The rain that comes silver slither through the leaves. The oak has watched him and those before him. The rain falls against its leaves. The rain falls against his wings. His arms stretch out, the beta keratins of his hair braiding foreign and wrong. Feathers between his fingers. Feathers in the cleft between his forearm and his upper arm.
He begins to mutter, “a. e. i. o. u. u. u. e. i. o. u. u. u. e. a. a. y. a. a. y. a. i. i. i. e. i. o. u.”
He rocks up onto the balls of his feet and the vowels gather in his armpits. He speaks down the length of each arm. The arms stretch further out. Silver like the feathers of a buzzard catching the full light of the sun. Silver like the feathers studded with rain from the oak tree.
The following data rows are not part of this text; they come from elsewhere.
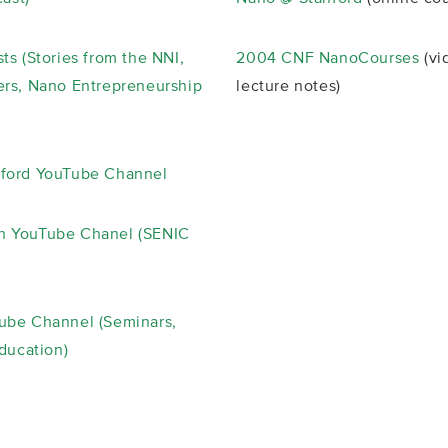
ts (Stories from the NNI,
2004 CNF NanoCourses
(vi
rs, Nano Entrepreneurship
lecture notes)
ford YouTube Channel
 YouTube Chanel (SENIC
ube Channel (Seminars,
Education)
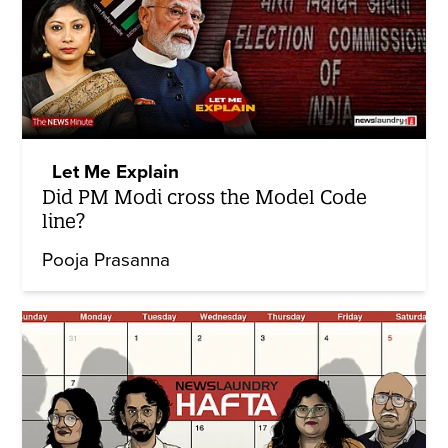
Let Me Explain
Did PM Modi cross the Model Code
line?
Pooja Prasanna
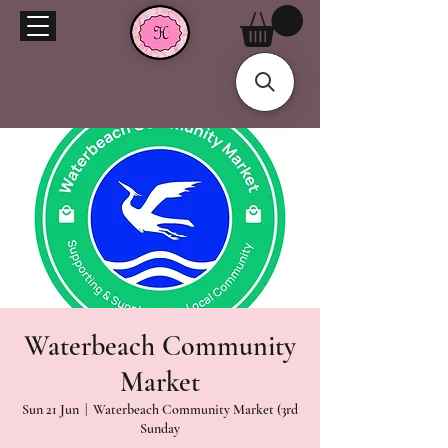
Waterbeach Community
Market
Sun 21 Jun
  |  
Waterbeach Community Market (3rd
Sunday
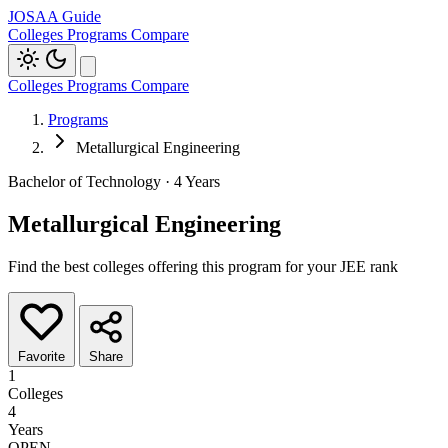
JOSAA Guide
Colleges
Programs
Compare
Colleges
Programs
Compare
Programs
Metallurgical Engineering
Bachelor of Technology · 4 Years
Metallurgical Engineering
Find the best colleges offering this program for your JEE rank
Favorite
Share
1
Colleges
4
Years
OPEN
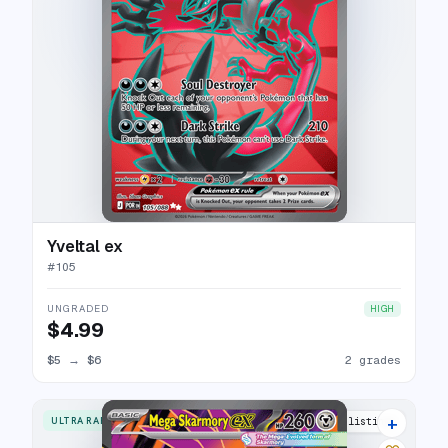
Yveltal ex
#
105
UNGRADED
HIGH
$4.99
$5
→
$6
2 grades
+
ULTRA RARE
6 listings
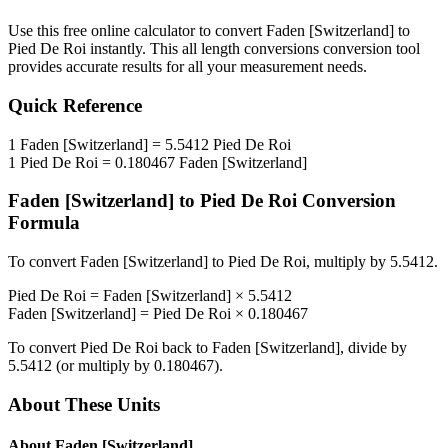
Use this free online calculator to convert
Faden [Switzerland]
to
Pied De Roi
instantly. This
all length conversions
conversion tool
provides accurate results for all your measurement needs.
Quick Reference
1
Faden [Switzerland]
=
5.5412
Pied De Roi
1
Pied De Roi
=
0.180467
Faden [Switzerland]
Faden [Switzerland]
to
Pied De Roi
Conversion
Formula
To convert
Faden [Switzerland]
to
Pied De Roi
, multiply by
5.5412
.
Pied De Roi
=
Faden [Switzerland]
×
5.5412
Faden [Switzerland]
=
Pied De Roi
×
0.180467
To convert
Pied De Roi
back to
Faden [Switzerland]
, divide by
5.5412
(or multiply by
0.180467
).
About These Units
About
Faden [Switzerland]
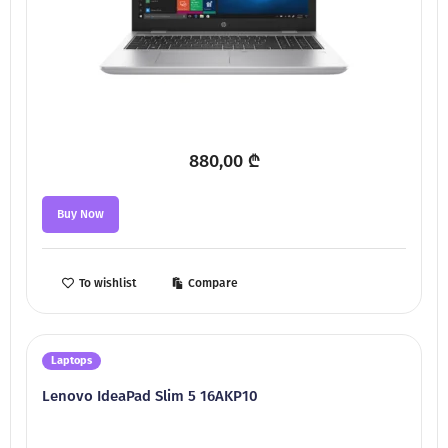
880,00
₾
Buy Now
To wishlist
Compare
Laptops
Lenovo IdeaPad Slim 5 16AKP10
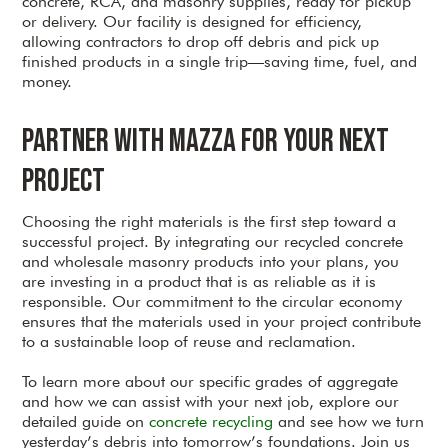
concrete, RCA, and masonry supplies, ready for pickup
or delivery. Our facility is designed for efficiency,
allowing contractors to drop off debris and pick up
finished products in a single trip—saving time, fuel, and
money.
Partner with Mazza for Your Next
Project
Choosing the right materials is the first step toward a
successful project. By integrating our recycled concrete
and wholesale masonry products into your plans, you
are investing in a product that is as reliable as it is
responsible. Our commitment to the circular economy
ensures that the materials used in your project contribute
to a sustainable loop of reuse and reclamation.
To learn more about our specific grades of aggregate
and how we can assist with your next job, explore our
detailed guide on
concrete recycling
and see how we turn
yesterday’s debris into tomorrow’s foundations. Join us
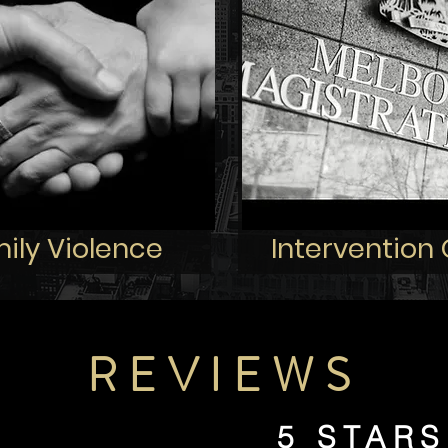
ily Violence
Intervention
REVIEWS
5 STARS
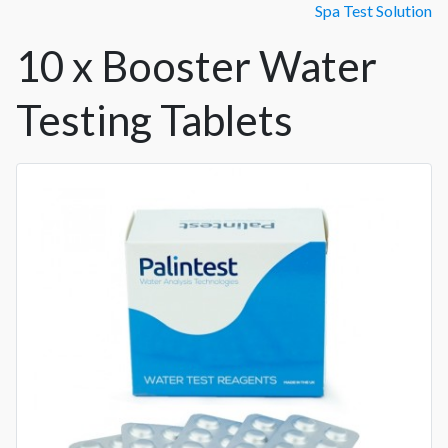
Spa Test Solution
10 x Booster Water
Testing Tablets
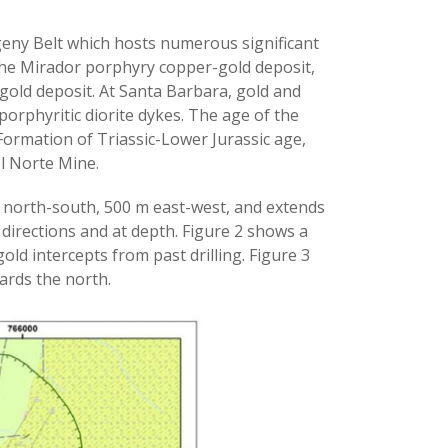
geny Belt which hosts numerous significant
 the Mirador porphyry copper-gold deposit,
old deposit. At Santa Barbara, gold and
 porphyritic diorite dykes. The age of the
Formation of Triassic-Lower Jurassic age,
el Norte Mine.
m north-south, 500 m east-west, and extends
 directions and at depth. Figure 2 shows a
old intercepts from past drilling. Figure 3
ards the north.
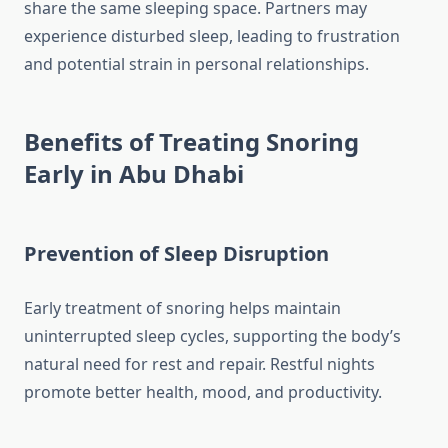
share the same sleeping space. Partners may
experience disturbed sleep, leading to frustration
and potential strain in personal relationships.
Benefits of Treating Snoring
Early in Abu Dhabi
Prevention of Sleep Disruption
Early treatment of snoring helps maintain
uninterrupted sleep cycles, supporting the body’s
natural need for rest and repair. Restful nights
promote better health, mood, and productivity.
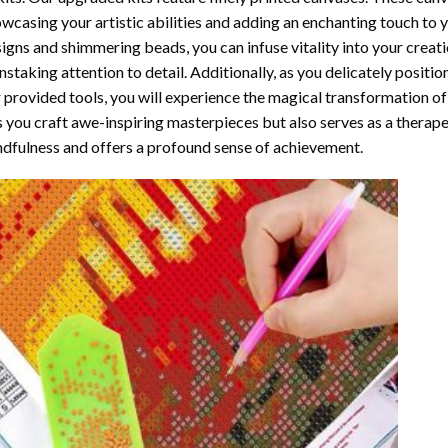
wcasing your artistic abilities and adding an enchanting touch to 
igns and shimmering beads, you can infuse vitality into your creat
nstaking attention to detail. Additionally, as you delicately posit
 provided tools, you will experience the magical transformation o
s you craft awe-inspiring masterpieces but also serves as a therapeu
dfulness and offers a profound sense of achievement.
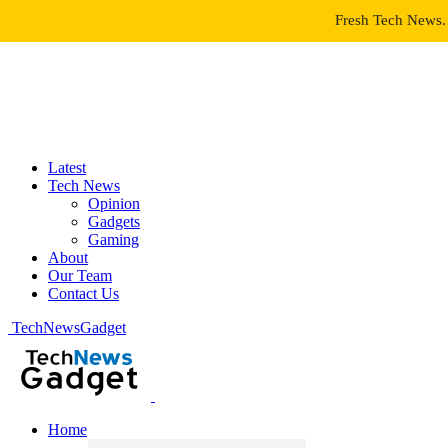
Fresh Tech News. 
Latest
Tech News
Opinion
Gadgets
Gaming
About
Our Team
Contact Us
TechNewsGadget
Home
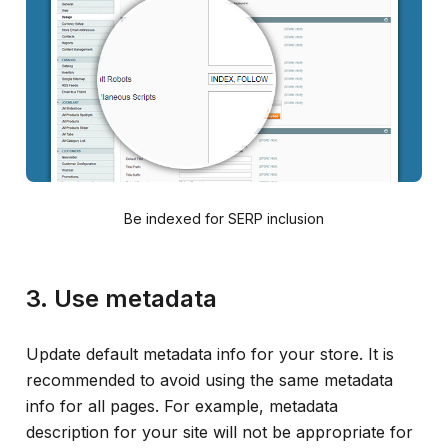
Be indexed for SERP inclusion
3. Use metadata
Update default metadata info for your store. It is
recommended to avoid using the same metadata
info for all pages. For example, metadata
description for your site will not be appropriate for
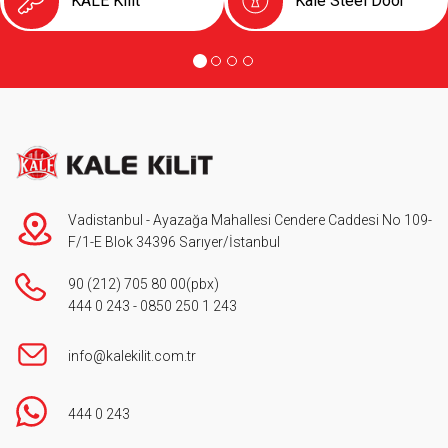
KALE Kilit
Kale Steel Door
Vadistanbul - Ayazağa Mahallesi Cendere Caddesi No 109-
F/1-E Blok 34396 Sarıyer/İstanbul
90 (212) 705 80 00
(pbx)
444 0 243
-
0850 250 1 243
info@kalekilit.com.tr
444 0 243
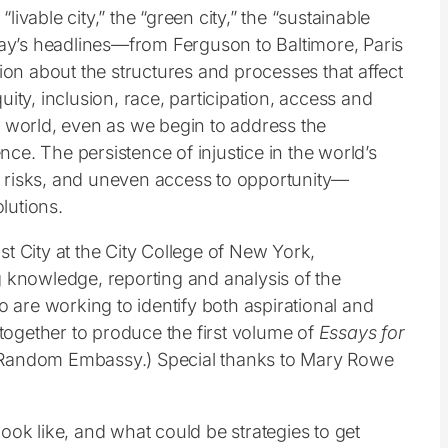
vable city,” the “green city,” the “sustainable
 today’s headlines—from Ferguson to Baltimore, Paris
n about the structures and processes that affect
quity, inclusion, race, participation, access and
world, even as we begin to address the
nce. The persistence of injustice in the world’s
 risks, and uneven access to opportunity—
lutions.
t City at the City College of New York,
g knowledge, reporting and analysis of the
o are working to identify both aspirational and
s together to produce the first volume of
E
ssays for
y Random Embassy.) Special thanks to Mary Rowe
ook like, and what could be strategies to get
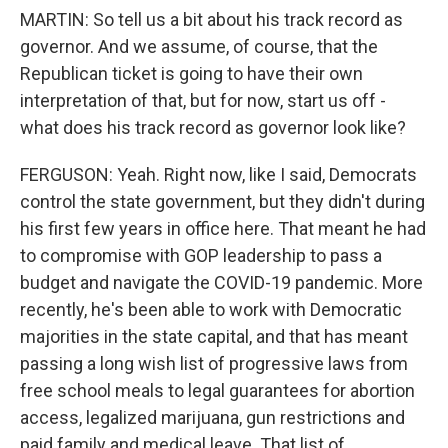
MARTIN: So tell us a bit about his track record as
governor. And we assume, of course, that the
Republican ticket is going to have their own
interpretation of that, but for now, start us off -
what does his track record as governor look like?
FERGUSON: Yeah. Right now, like I said, Democrats
control the state government, but they didn't during
his first few years in office here. That meant he had
to compromise with GOP leadership to pass a
budget and navigate the COVID-19 pandemic. More
recently, he's been able to work with Democratic
majorities in the state capital, and that has meant
passing a long wish list of progressive laws from
free school meals to legal guarantees for abortion
access, legalized marijuana, gun restrictions and
paid family and medical leave. That list of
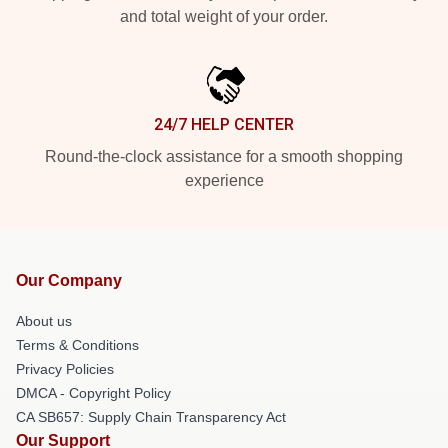
and total weight of your order.
24/7 HELP CENTER
Round-the-clock assistance for a smooth shopping
experience
Our Company
About us
Terms & Conditions
Privacy Policies
DMCA - Copyright Policy
CA SB657: Supply Chain Transparency Act
Our Support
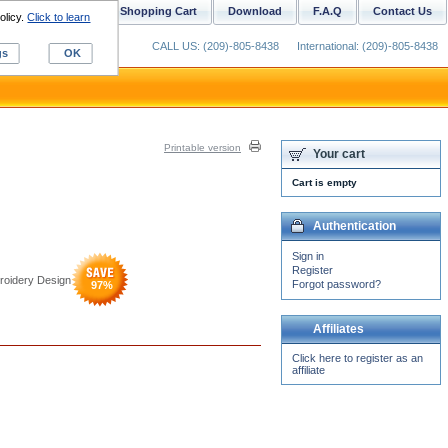
ustom Digitizing
Shopping Cart
Download
F.A.Q
Contact Us
olicy.
Click to learn
CALL US: (209)-805-8438
International: (209)-805-8438
gs
OK
Printable version
Your cart
Cart is empty
Authentication
Sign in
Register
roidery Design
Forgot password?
97
%
Affiliates
Click here to register as an
affiliate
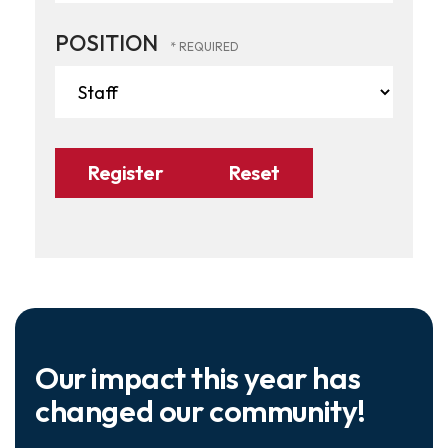
POSITION
Our impact this year has
changed our community!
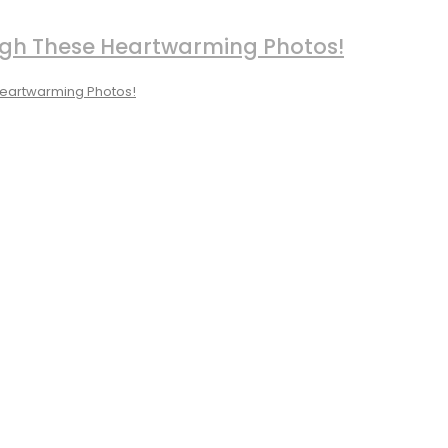
ough These Heartwarming Photos!
 Heartwarming Photos!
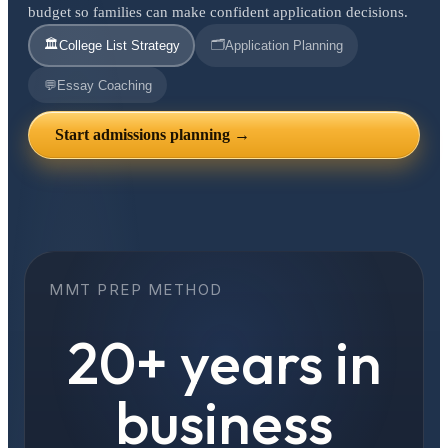
budget so families can make confident application decisions.
🏛️
🗂️
College List Strategy
Application Planning
💬
Essay Coaching
Start admissions planning →
MMT PREP METHOD
20+ years in
business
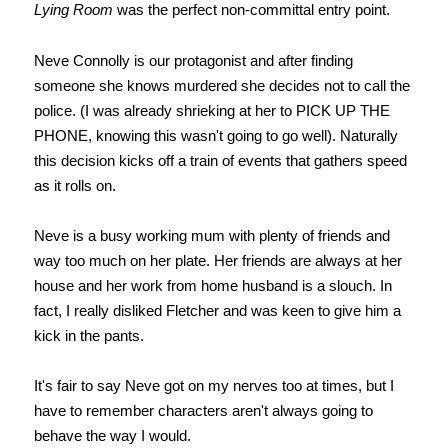
Lying Room
was the perfect non-committal entry point.
Neve Connolly is our protagonist and after finding
someone she knows murdered she decides not to call the
police. (I was already shrieking at her to PICK UP THE
PHONE, knowing this wasn't going to go well). Naturally
this decision kicks off a train of events that gathers speed
as it rolls on.
Neve is a busy working mum with plenty of friends and
way too much on her plate. Her friends are always at her
house and her work from home husband is a slouch. In
fact, I really disliked Fletcher and was keen to give him a
kick in the pants.
It's fair to say Neve got on my nerves too at times, but I
have to remember characters aren't always going to
behave the way I would.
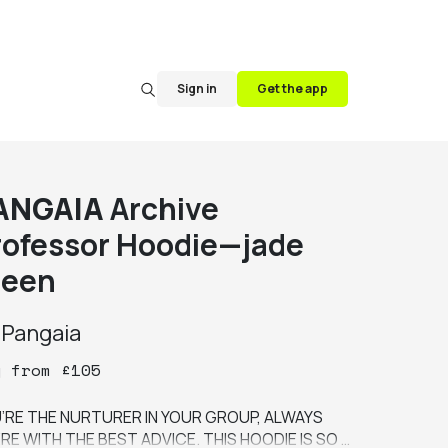
Sign in
Get the app
ANGAIA
Archive
rofessor Hoodie—jade
reen
y
Pangaia
y
from
£
105
’RE THE NURTURER IN YOUR GROUP, ALWAYS 
RE WITH THE BEST ADVICE. THIS HOODIE IS SO 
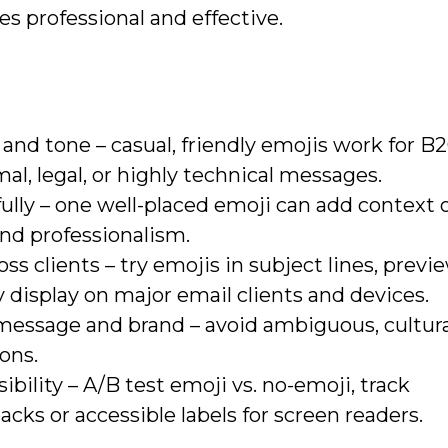
 professional and effective.
nd tone – casual, friendly emojis work for B2
al, legal, or highly technical messages.
ully – one well-placed emoji can add context 
and professionalism.
s clients – try emojis in subject lines, previe
 display on major email clients and devices.
message and brand – avoid ambiguous, cultura
cons.
ility – A/B test emoji vs. no-emoji, track
backs or accessible labels for screen readers.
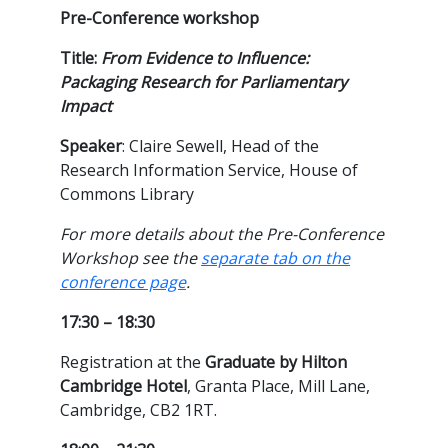
Pre-Conference workshop
Title:
From Evidence to Influence:
Packaging Research for Parliamentary
Impact
Speaker
: Claire Sewell, Head of the
Research Information Service, House of
Commons Library
For more details about the Pre-Conference
Workshop see the
separate tab on the
conference page
.
17:30 – 18:30
Registration at the
Graduate by Hilton
Cambridge Hotel
, Granta Place, Mill Lane,
Cambridge, CB2 1RT.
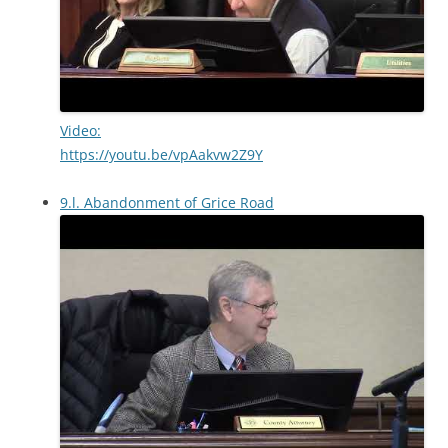
Video:
https://youtu.be/vpAakvw2Z9Y
9.l. Abandonment of Grice Road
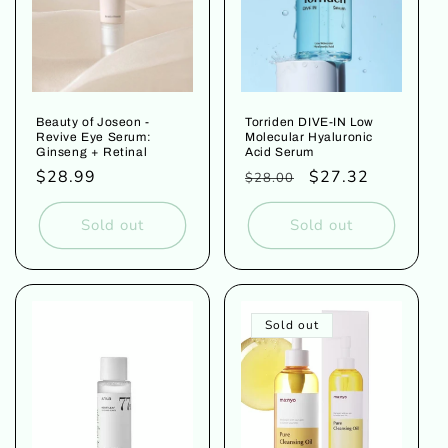
Beauty of Joseon -
Torriden DIVE-IN Low
Revive Eye Serum:
Molecular Hyaluronic
Ginseng + Retinal
Acid Serum
Regular
$28.99
Regular
Sale
$27.32
$28.00
price
price
price
Sold out
Sold out
Sold out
He quickens, “aaaaaeeeeaaaaeeeaaaaaeeeeiou.”
The feathers fill out. Vaned feathers. Down feathers. Contour feathers. Filoplumes. Flight feathers. He leans forward, the vowels jostling out beneath his arms. He pushes forward and runs down the hill of the backyard. His strides grow longer. He leaps to the roof. one. two. steps and then pushes from the peak.
“aeiou.” his feathers shift, feeling for an updraft. “aeiou.”
An updraft of warm air washes over him and he circles left, riding it. The clouds spill out like gravel, mica glinting in the rises of the cumulonimbus.
The wind comes in through the branches of the cottonwoods first and his mouth fills with the twist of gray.